There’s no Mars vs. Venus difference between Men and Women when it comes to adoption of broadband. However, there continue to be differences across age cohorts: greatest broadband penetration at home is among people under 50, with 80% of 18-29 year old’s having broadband at home and 75% of people 30-49 with it. Even for Boomers, 50-64, 63% (2 in 3) have broadband at home. Not surprisingly, broadband at home is lowest among seniors, Americans 65 and over, of whom only 1 in 3 have broadband at home. More affluent households have a greater adoption of broadband, as well as people with more education.
1 in 5 American adults doesn’t use the internet at all, whether via fast or slow connections. Why not? Pew aggregated 3 types of reasons why people avoid the internet:
- Lack of relevance: 48%, or 1 in 2, people who don’t use the internet at all are either not interested in it, feel it’s a waste of time, they’re too busy, or they don’t need or want it.

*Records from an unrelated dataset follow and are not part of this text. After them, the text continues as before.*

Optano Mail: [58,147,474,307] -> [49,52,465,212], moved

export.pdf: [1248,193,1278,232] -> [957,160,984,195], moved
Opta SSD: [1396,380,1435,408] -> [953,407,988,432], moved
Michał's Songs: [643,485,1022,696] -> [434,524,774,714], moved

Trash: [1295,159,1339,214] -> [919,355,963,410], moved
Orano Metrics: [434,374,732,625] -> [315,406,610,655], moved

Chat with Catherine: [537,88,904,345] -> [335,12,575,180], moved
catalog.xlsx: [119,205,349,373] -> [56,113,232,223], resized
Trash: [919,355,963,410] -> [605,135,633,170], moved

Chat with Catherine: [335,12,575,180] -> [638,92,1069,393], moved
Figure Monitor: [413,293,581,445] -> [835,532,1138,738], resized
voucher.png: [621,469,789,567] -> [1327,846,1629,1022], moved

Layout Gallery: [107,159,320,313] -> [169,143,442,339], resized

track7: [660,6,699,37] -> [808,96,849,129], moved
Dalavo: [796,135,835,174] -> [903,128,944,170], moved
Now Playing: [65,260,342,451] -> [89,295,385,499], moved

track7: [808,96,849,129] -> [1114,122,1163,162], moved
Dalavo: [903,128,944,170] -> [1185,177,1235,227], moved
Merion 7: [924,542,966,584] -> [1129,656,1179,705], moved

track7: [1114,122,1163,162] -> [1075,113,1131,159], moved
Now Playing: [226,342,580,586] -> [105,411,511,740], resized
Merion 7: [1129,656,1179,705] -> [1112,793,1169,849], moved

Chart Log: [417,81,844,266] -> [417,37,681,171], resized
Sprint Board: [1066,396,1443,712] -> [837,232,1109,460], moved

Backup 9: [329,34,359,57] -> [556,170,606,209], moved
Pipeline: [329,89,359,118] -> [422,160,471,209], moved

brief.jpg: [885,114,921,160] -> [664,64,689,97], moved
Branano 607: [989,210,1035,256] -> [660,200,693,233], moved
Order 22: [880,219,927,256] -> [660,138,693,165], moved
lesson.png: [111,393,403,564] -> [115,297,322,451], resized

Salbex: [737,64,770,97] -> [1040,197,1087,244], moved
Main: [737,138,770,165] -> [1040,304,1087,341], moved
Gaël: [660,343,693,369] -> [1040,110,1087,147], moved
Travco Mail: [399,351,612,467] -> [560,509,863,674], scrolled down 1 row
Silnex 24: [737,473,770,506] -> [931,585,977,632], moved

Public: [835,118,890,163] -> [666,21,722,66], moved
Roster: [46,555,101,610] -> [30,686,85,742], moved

- Price/cost — for 21%, the internet is seen as too expensive, along with the fact that they don’t have a computer at home.
- Usability: 18% point to reasons such as finding the internet frustrating to navigate, worries about viruses, and lack of knowledge about how to go online.
Health Populi’s Hot Points: One of the sad hallmarks of American health care is the state of health disparities in the nation. Health disparities are, simply put, the gaps between the health status of minorities and non-minorities in the U.S. — in the forms of disease, disability, and premature death — based on the definition of the Department of Health and Human Services. There have been persistent disparities between whites and non-whites in infant mortality, cardiovascular disease, diabetes, HIV infection/AIDS, cancer and lower rates of immunizations and cancer screening.
The causes of these disparities boil down to two big issues: lack of access to care, and substandard quality of care, according to the National Partnership for Action to End Health Disparities, a project of DHHS.
Broadband is one antidote for addressing health disparities. The chart on the right illustrates an important difference between Minority Americans and White Americans: that Black and Hispanic adults believe lack of broadband connections to the internet disadvantages people in several key areas of life: in finding jobs and learning new things to improve their lives, and in accessing health information.
Note that 30% of White Americans say that lack of broadband access is a major disadvantage when it comes to accessing health information online. But 45% of Black Americans and 42% of Hispanic Americans see that broadband brings big advantages to those who go online for health information.
Here’s a case where health citizens know one of the cures for what ails them: now, will public policy heed their call? The FCC National Broadband Plan made a strong case for broadening broadband access to Americans without it. Hopefully, there’s political will to build out the backbone of broadband for the rest of America’s health citizens.